Tecnotion shall be entitled to suspend any (further) performance of the agreement or to dissolve the agreement, without prejudice to its right to claim alternative or additional damages, if any goods of the Customer are attached or if the Customer is granted a suspension of payments or is declared bankrupt, if the Customer defaults in complying with one or more of its obligations to Tecnotion or if Tecnotion fears that the Customer is or will be unable to meet its obligations under the agreement and the Customer fails to offer adequate security for the performance of its obligations. If one of the events referred to in this article occurs, all claims it may have against the Customer on
whatever basis will immediately become due.
Unless otherwise agreed, each agreement will be entered into for one specific and specified job. Tecnotion may for weighty reasons, to be determined at its discretion, prematurely discontinue or give notice of termination of the agreement in whole or in part without prejudice to any other right. The Customer is, in such case, obliged to (i) pay for the work actually performed in the event of periodic payment, or (ii) pay a proportional part of the agreed upon compensation, considering the term of the agreement already expired and the work performed, in the event of a fixed contract sum. Tecnotion will not be obliged to compensate any damage which the customer might incur as a consequence thereof.

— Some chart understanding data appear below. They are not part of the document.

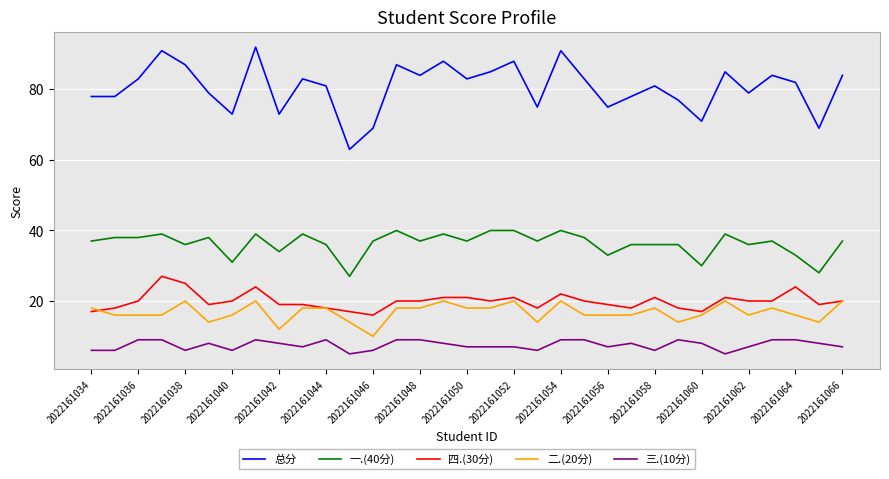

What is the smallest value displayed?

5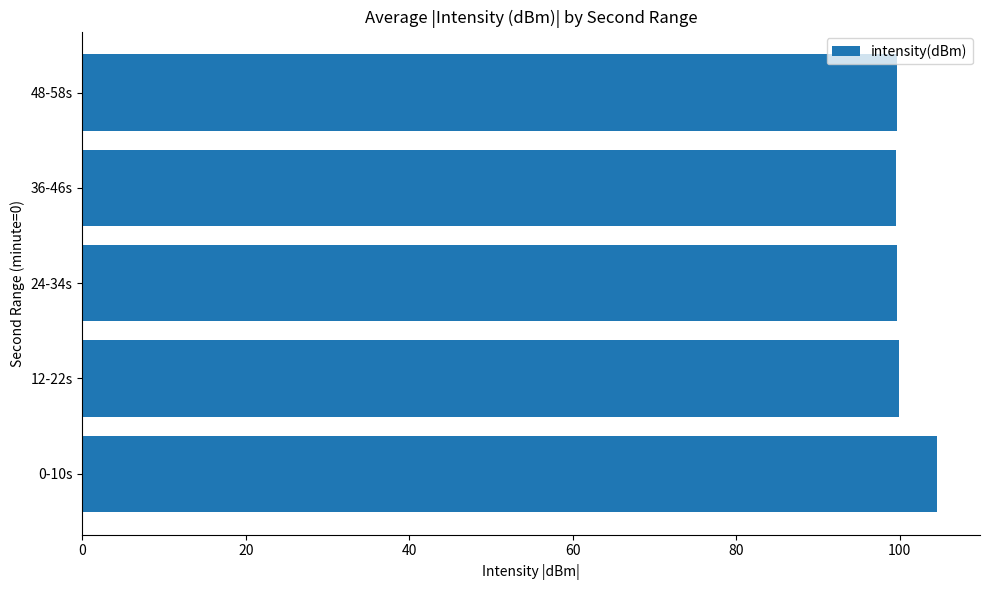

What is the difference between the maximum and minimum values?

5.1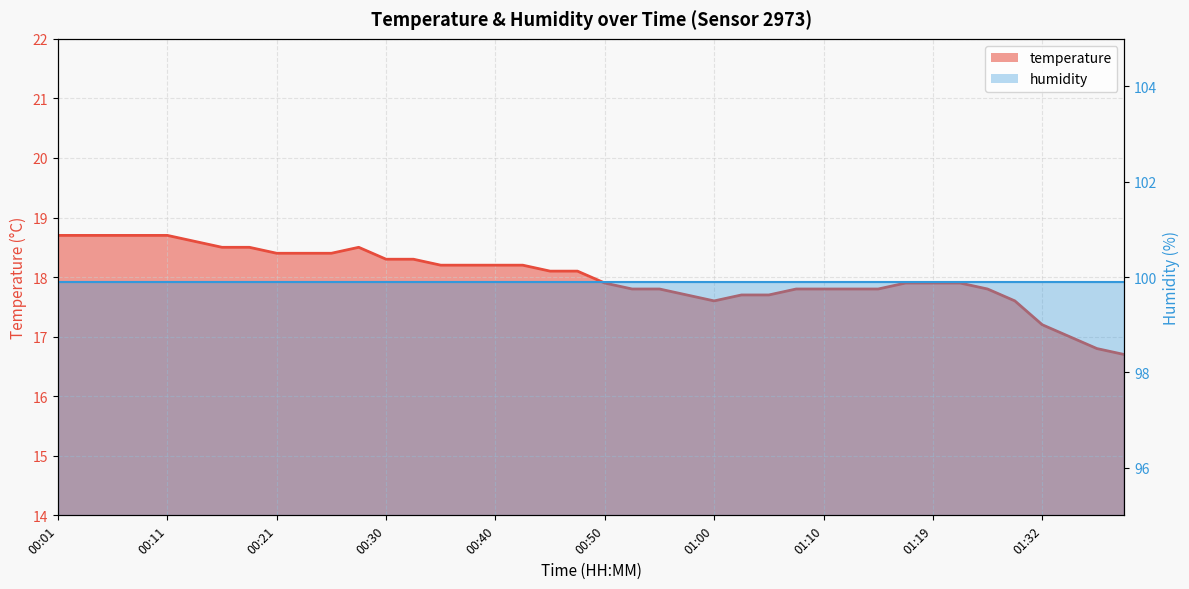

What is the sum of the values at 00:30 and 01:25?

36.2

12. Applicable law and disputes
All offers and agreements existing between Tecnotion and the Customer shall be governed by the laws of the Netherlands. Application of the United Nations Convention on Contracts for the International Sale of Goods is hereby expressly excluded. All disputes shall be submitted to the competent Court of Almelo. This clause shall not preclude Tecnotion from its right to file the dispute with any other court, that would be competent in the absence of this choice of forum.